King-Smith began exhibiting in 1985, while studying for her undergraduate degree, and has continued to exhibit regularly. In 1988 her work was exhibited in group exhibition The Thousand Mile Stare: A Photographic Exhibition at the Australian Centre for Contemporary Art, Melbourne in 1988.

King-Smith's Patterns of Connection (1991) was exhibited at the Victorian Centre of Photography, Melbourne and the Australian Centre of Photography, Sydney in 1992 and later that year at Camerawork Gallery, London, as part of its Southern Crossings show. Best known for this series, King-Smith's work on Patterns of Connection, began when she was presented with two grants by the Stegley Foundation. The grant was given through the Koori Oral History Program for King-Smith to make a picture book of hundred photographs for the nineteenth-century Aboriginal people, which were taken by European photographers. However, the project took a different turn as King-Smith felt so moved by the portraits, she felt the need to make it more personally engaging. King-Smith decided to go about this by creating "photo-compositions", which are artworks that combine the photographs from the nineteenth century with her own photographs in colour of the Victorian landscape and paint. This new turn in the project repositioned Aboriginal people to be seen in a more positive light and in a spiritual and living domain. Landscape and figure were brought together in these works to showcase how important landscape is to the Aboriginal people, in addition to removing the negative connotations of confinement and control presented in the original photographs.

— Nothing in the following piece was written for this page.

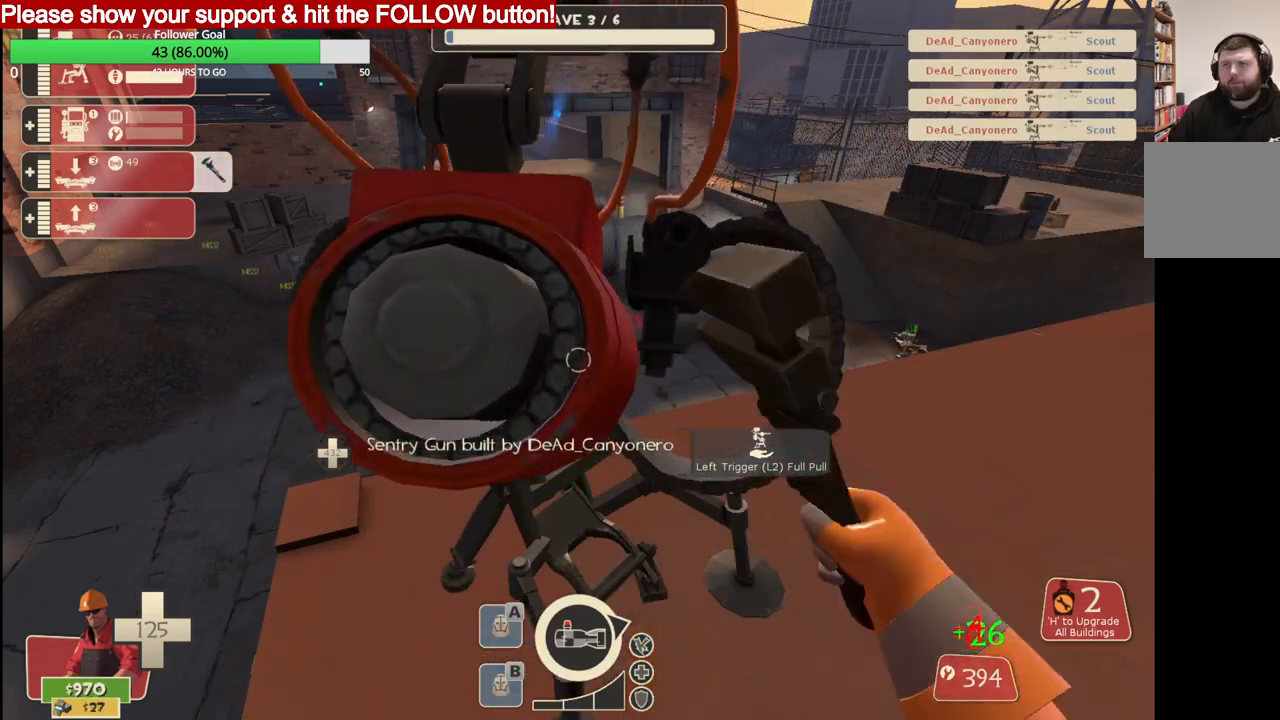
{"buttons": ["R2"], "left_stick": "center", "right_stick": "center", "events": []}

Duncan King-Smith (King-Smith's partner) is a sound designer who accompanied the works with a soundscape recording of the Australian bush, which was used to create a more engaging experience. The series was widely exhibited and toured with various exhibitions not only around Australia, but internationally to places such as the United Kingdom and North America.

In 1998, King-Smith was selected for inclusion in the exhibition In the Realm of Phantoms – Photographs of the Invisible at the Museum Abteiberg, Mönchengladbach, Germany.

In 1997 and 1999 she was also selected for inclusion in the exhibitions Metamorphosis and Beyond Myth - Oltre il Mito, part of the Venice Biennales.

She has created several visual artworks as part of her practice-led research, and has been regularly exhibiting in solo and group exhibitions since 1985.

In the lead-up to the 2006 Commonwealth Games (held in Melbourne), King-Smith was given a commission by the National Portrait Gallery to create four portraits. These portraits were to be of indigenous athletes and to be made using King-Smith's photo-composition technique.

In 2014, she was commissioned to make a public artwork for the Translink North Lakes Bus Station, north of Brisbane. In 2016 her work was exhibited in the group exhibition Over the Fence, and documented in the accompanying catalogue Over the Fence, Contemporary Indigenous Photography from the Corrigan Collection.

Her work is held across Australia in collections including the National Gallery of Victoria, National Gallery of Australia, the State Library of Victoria, Art Gallery of New South Wales and other public galleries. Her artworks are also in private collections, as well as in some international collections.

== Academic career ==
King-Smith's focus is particularly driven by change for equity and cultural competence in teaching and learning, as well as the encouragement of cultural perspectives in practice-led research.

King-Smith has an extensive career as a photo and digital media artist, encompassing solo, collaborative and group exhibitions, community engagement, dance performances, theatre productions, international cultural exchanges, book covers, story illustration and experimental film & video work. Her current practice includes 3D animation technologies within a trans-disciplinary collaborative praxis.